Governments may consider offering direct subsidy to micro and small businesses through a waiver of utility bills. However, such a waiver should be tier-based to prevent wastage and overuse. “Electricity and water should be available for free for up to three to six months so that we can cover our losses. This might help us a little. Otherwise this year we do not know what we will earn and what we will save,” said a manufacturer of printing machinery in India.

  • Take proactive measures to boost sales and augment supply

Even amid the national lockdown in several countries, businesses classified as “essential services” are allowed to function with certain restrictions. The government, particularly local authorities, should work with such enterprises to ensure they can sell their goods without any fear of forced closure of shops. Our research shows that the police response across and within several countries is variable—some allow stores to remain open, while others insist that they shut.

Also, local authorities should permit and promote enterprises that offer home delivery services to support their sales.

Policy-makers should also focus on improving supplies. The value chain that gets raw materials and goods to MSEs must function effectively. Evidence from grocery stores in our research sample from India suggests that while the supply of food grains is robust, the supply of packaged food and other non-food essentials, such as toiletries and personal hygiene products is limited. This may be because the manufacture of such products has stalled or due to the closure of state borders, which restricts the movement of goods.

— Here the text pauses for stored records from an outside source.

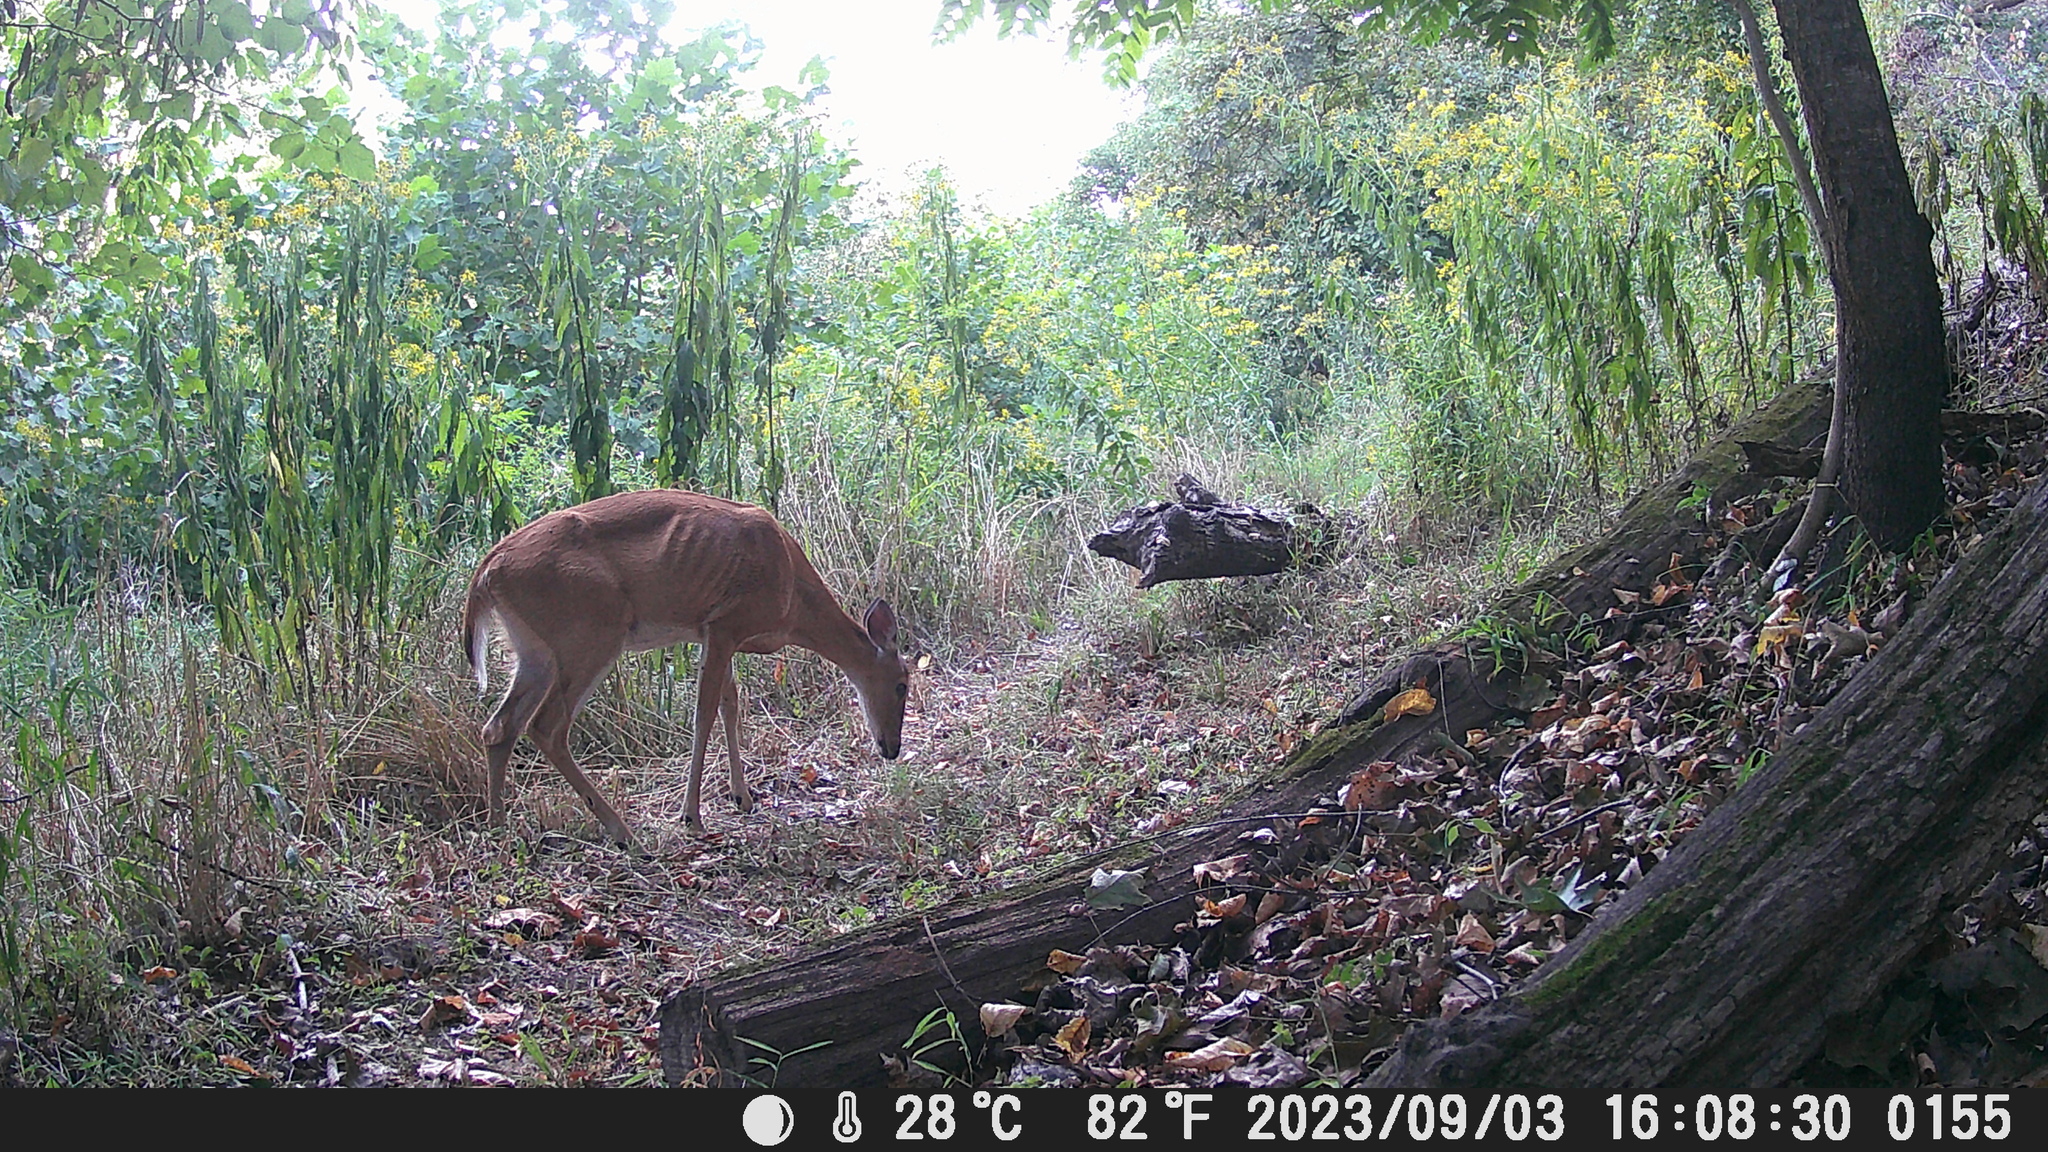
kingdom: Animalia
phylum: Chordata
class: Mammalia
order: Artiodactyla
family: Cervidae
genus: Odocoileus
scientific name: Odocoileus virginianus
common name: White-tailed deer
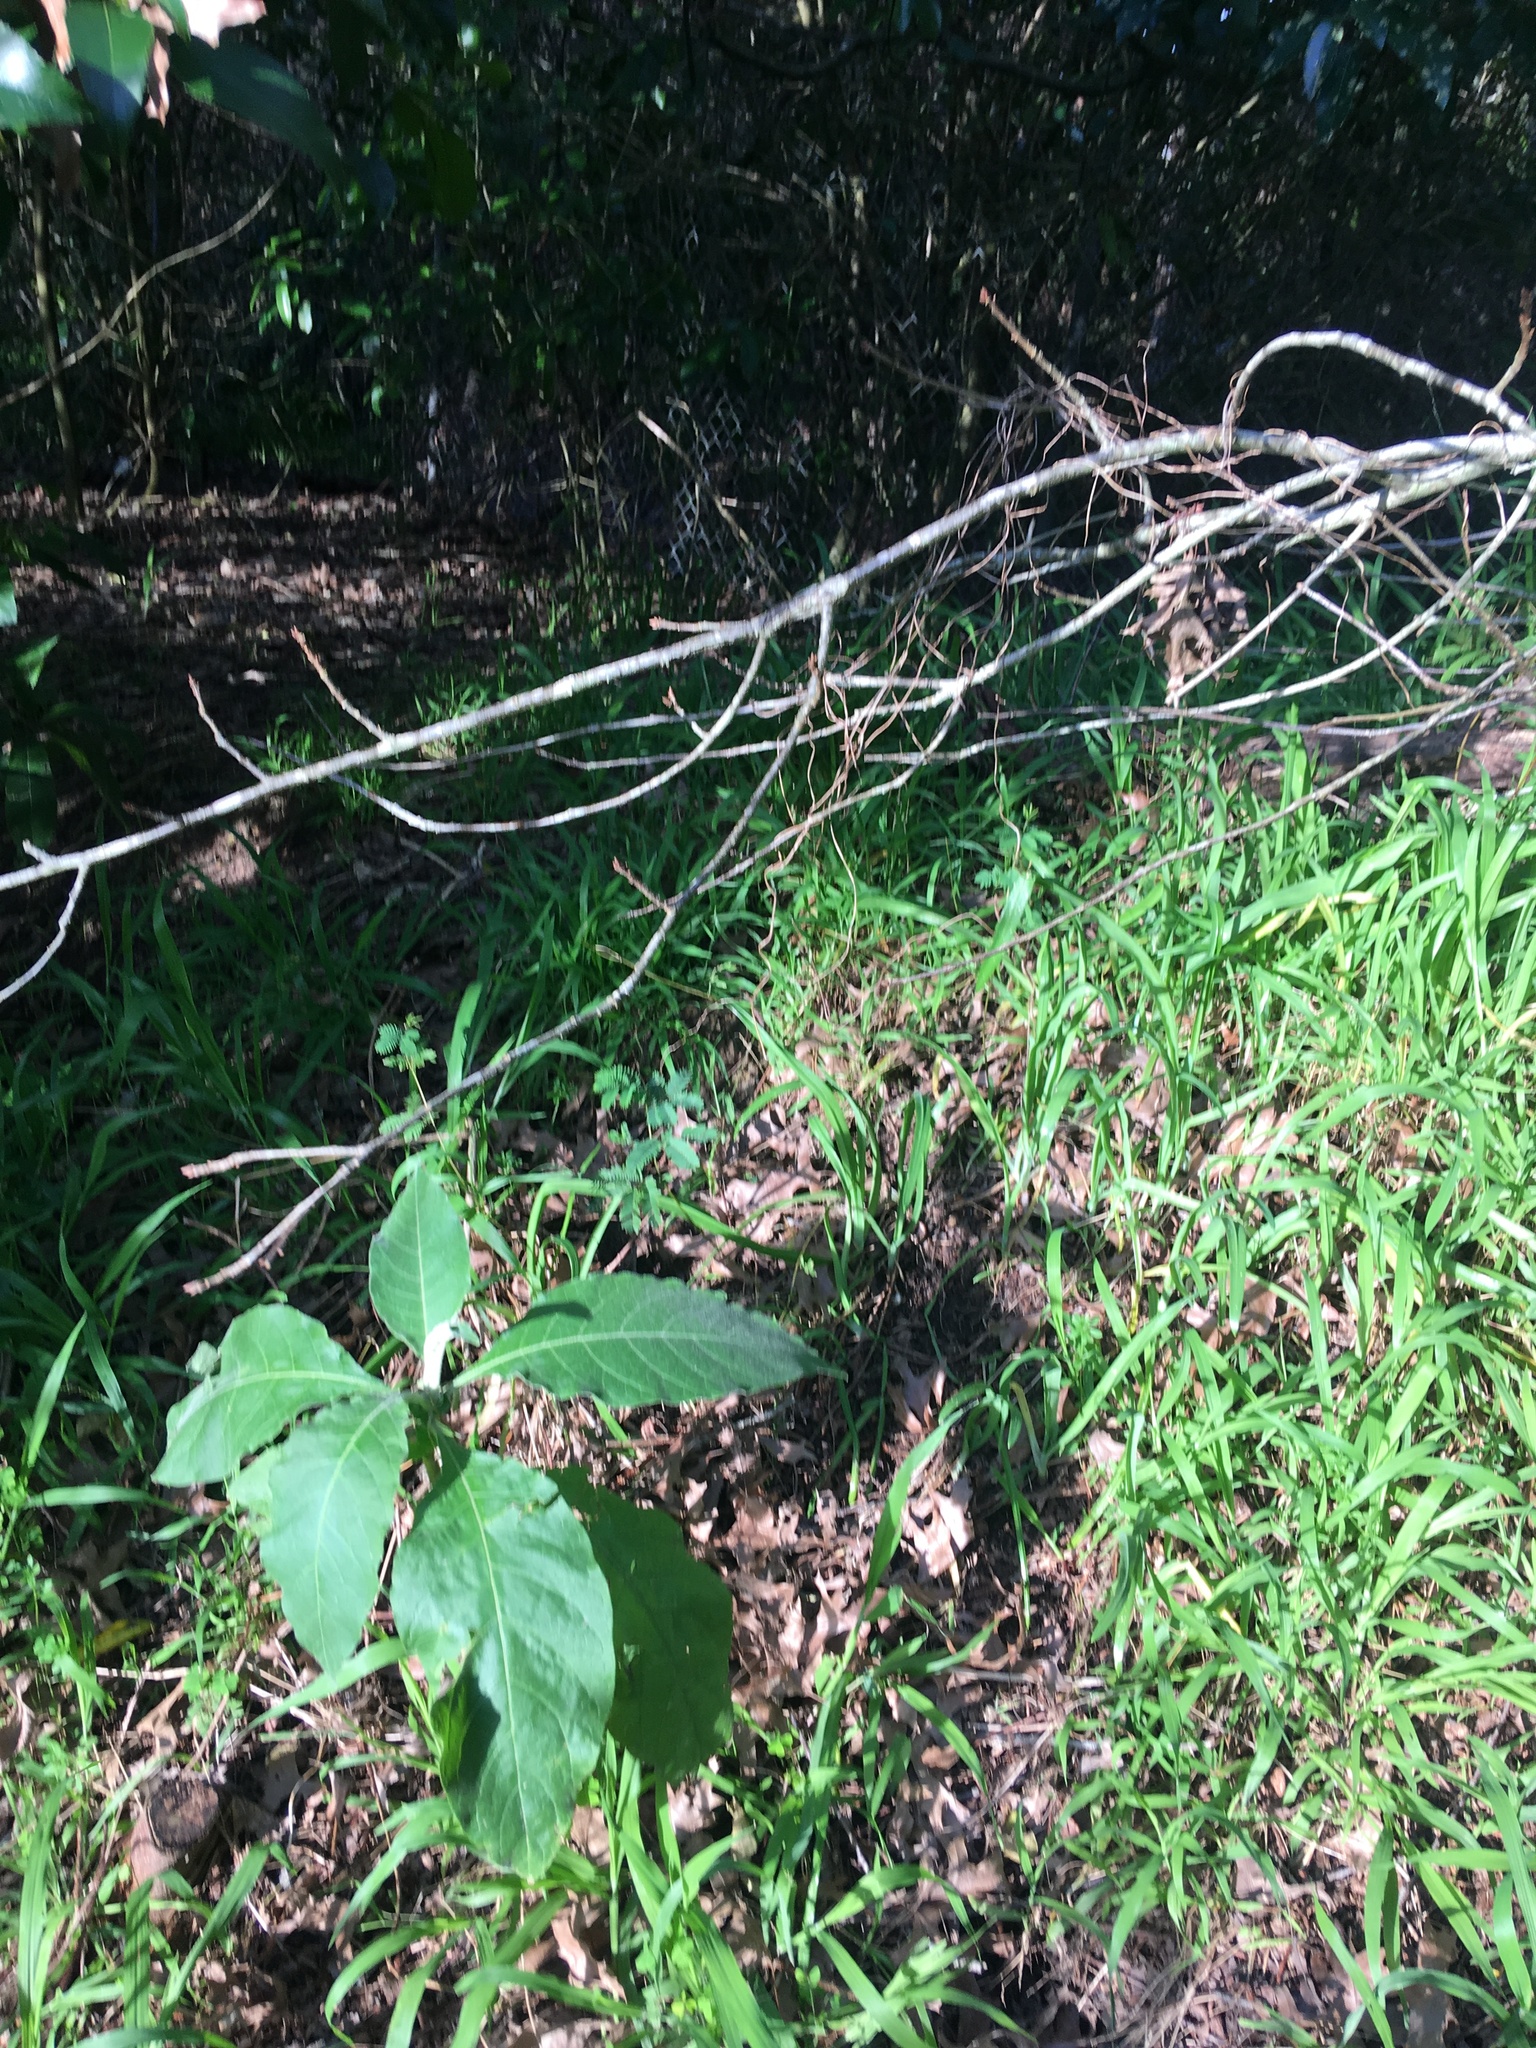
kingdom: Plantae
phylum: Tracheophyta
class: Magnoliopsida
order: Solanales
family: Solanaceae
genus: Solanum
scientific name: Solanum mauritianum
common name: Earleaf nightshade
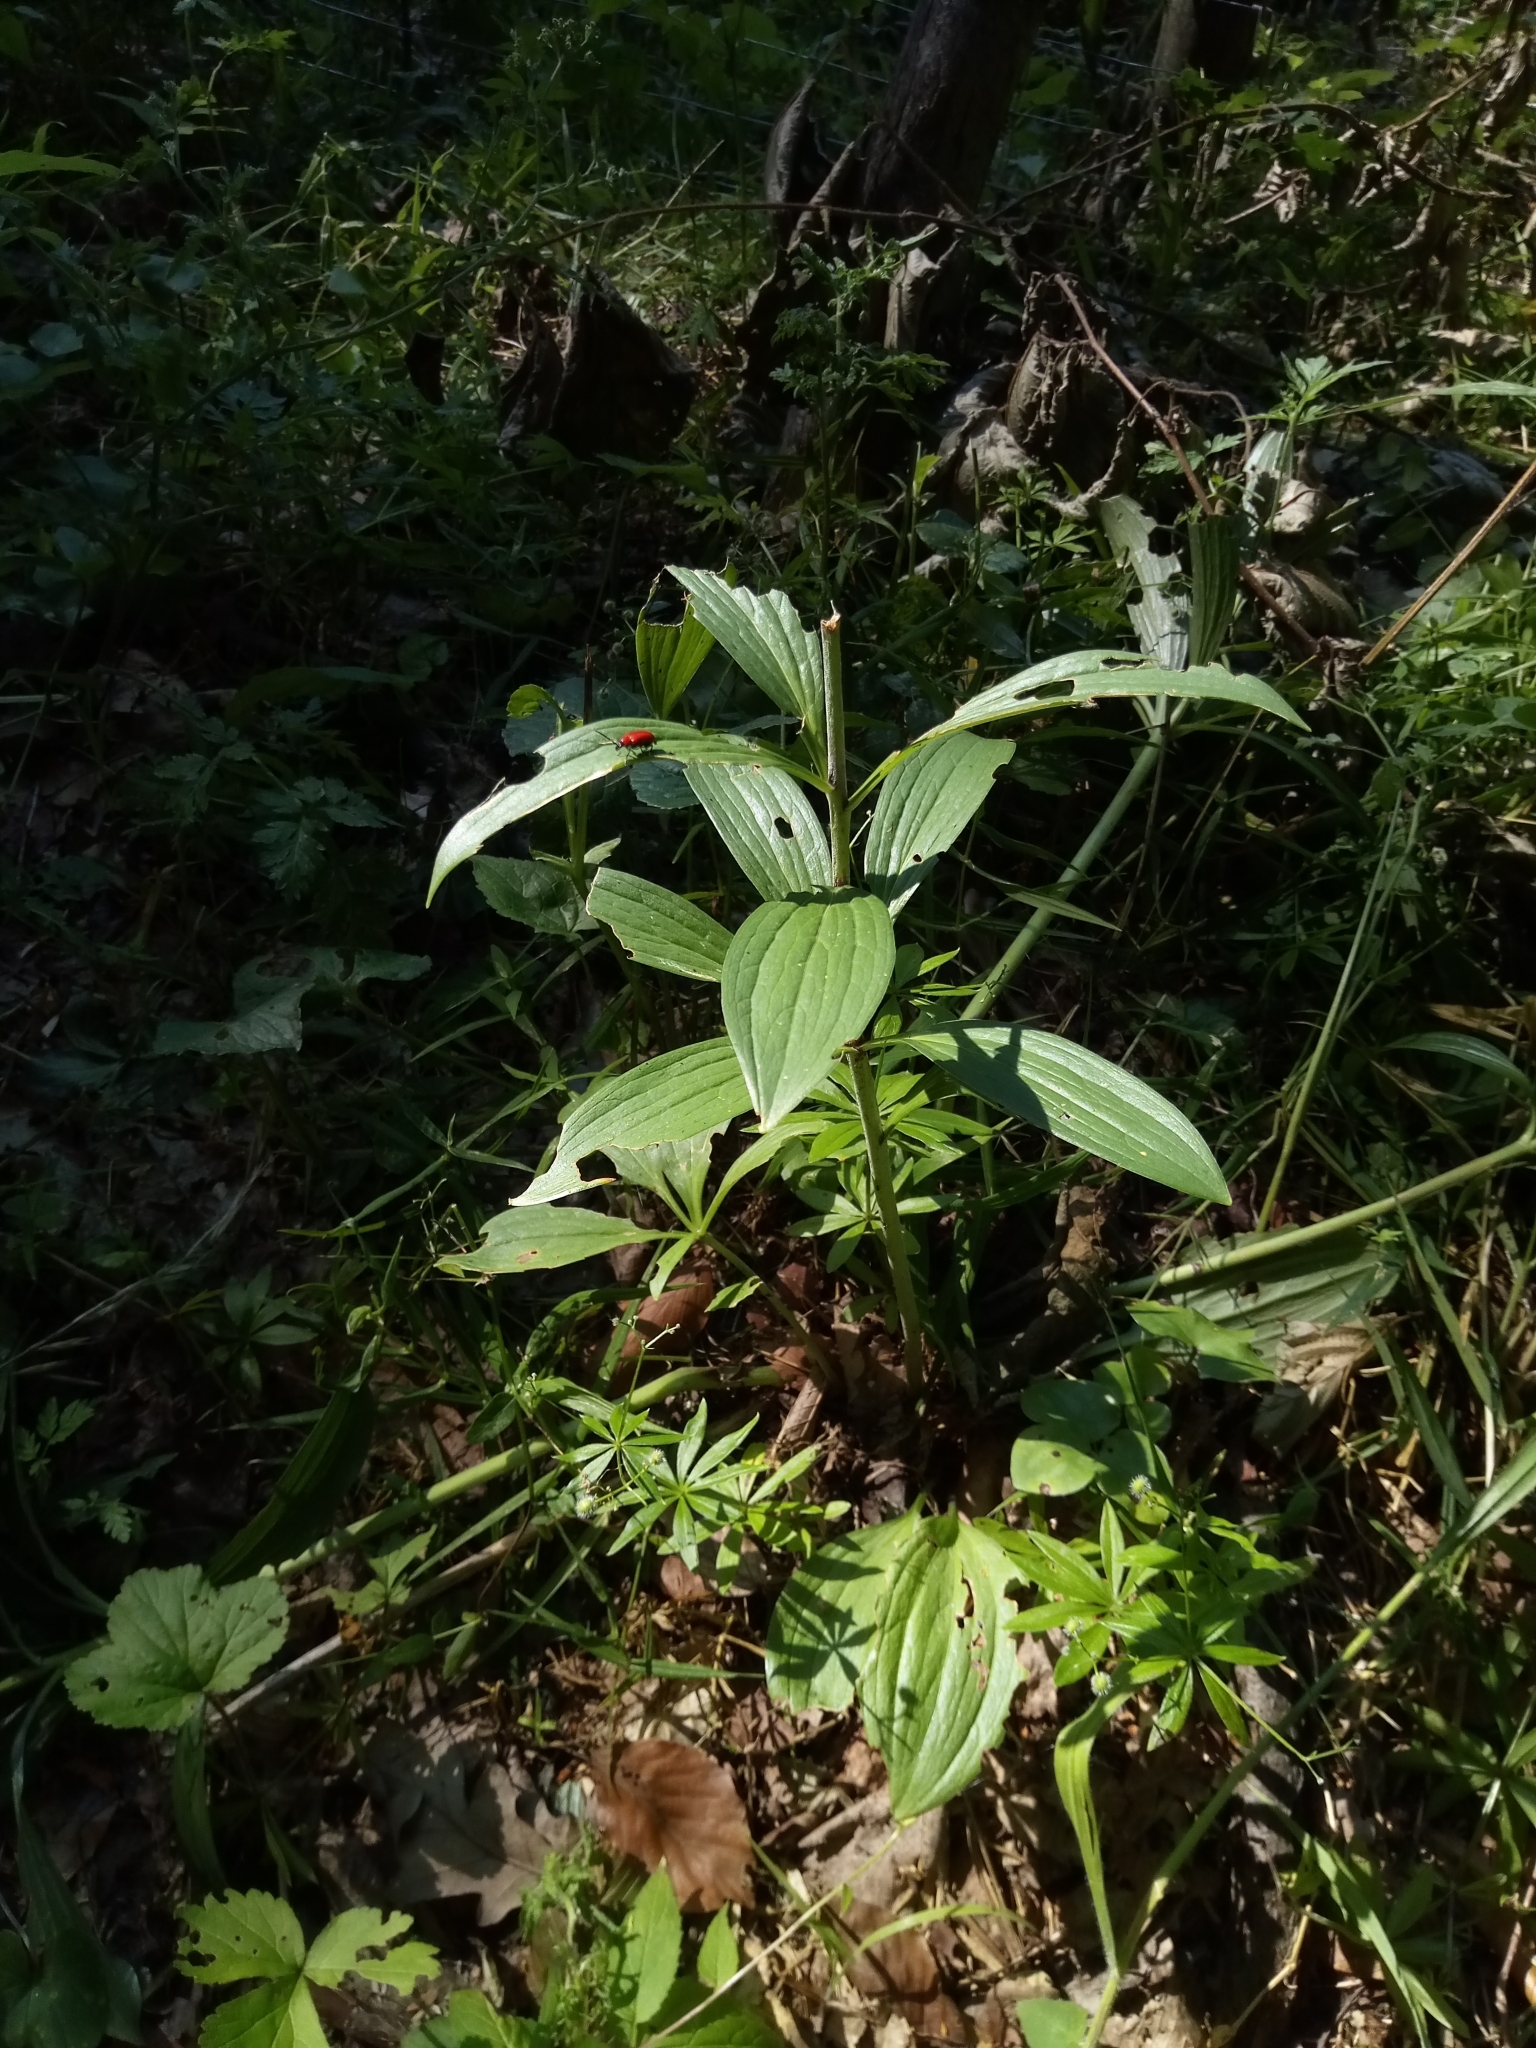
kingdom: Plantae
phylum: Tracheophyta
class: Liliopsida
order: Liliales
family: Liliaceae
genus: Lilium
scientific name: Lilium martagon
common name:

  • Promote the adoption of digital payments and the use of social media

Many entrepreneurs, especially in India, have been taking orders over WhatsApp. Customers enter the items they want or send a picture of their hand-written shopping lists. Digital payment options like Paytm and GooglePay facilitate home delivery options. The government should promote social media and digital payments as it helps social distancing even as business can be carried out. Governments may partner with private sector players, such as digital payments firms and social media platforms to enhance both personal hygiene communication and the development of the digital ecosystem.

  • Increase access to credit

The moratorium on existing loans to MSMEs, where allowed, will help address immediate challenges in liquidity. Nonetheless, those businesses that are allowed to operate during the lockdown will be able to repay their existing loans. However, they will need assurance that they will get additional credit once they complete their repayments. Therefore, policymakers and financial service providers need a nuanced, rather than a blanket approach.

Digital lenders that offer working capital assistance based on cash flows may be positioned better to offer instant credit delivered remotely. Any repayment moratorium on loans to enterprises should be based on the recovery cycle and the cash flows as they build-up. Similarly, a moratorium for those entrepreneurs who take loans after the initiation of lockdown should be reconsidered, so that lenders have the confidence to advance credit to businesses that are still functioning. This will help maintain credit discipline while maintaining some business revenue and liquidity for financial institutions offering loans to such enterprises.

Financial institutions are also part of a value chain. Unless those that extend wholesale credit to MSEs, such as microfinance institutions, get similar repayment moratorium, the liquidity position of frontline financial institutions will be affected. Hence, repayments have to be reworked across the credit supply chain.

The government should also use the opportunity to boost efforts to formalize micro and small businesses to deliver some of these policy outcomes effectively. This may require confidence-building measures among the micro and small enterprises and for MSEs to realize the benefits of formalization. The question remains — what are these and how do we communicate them effectively?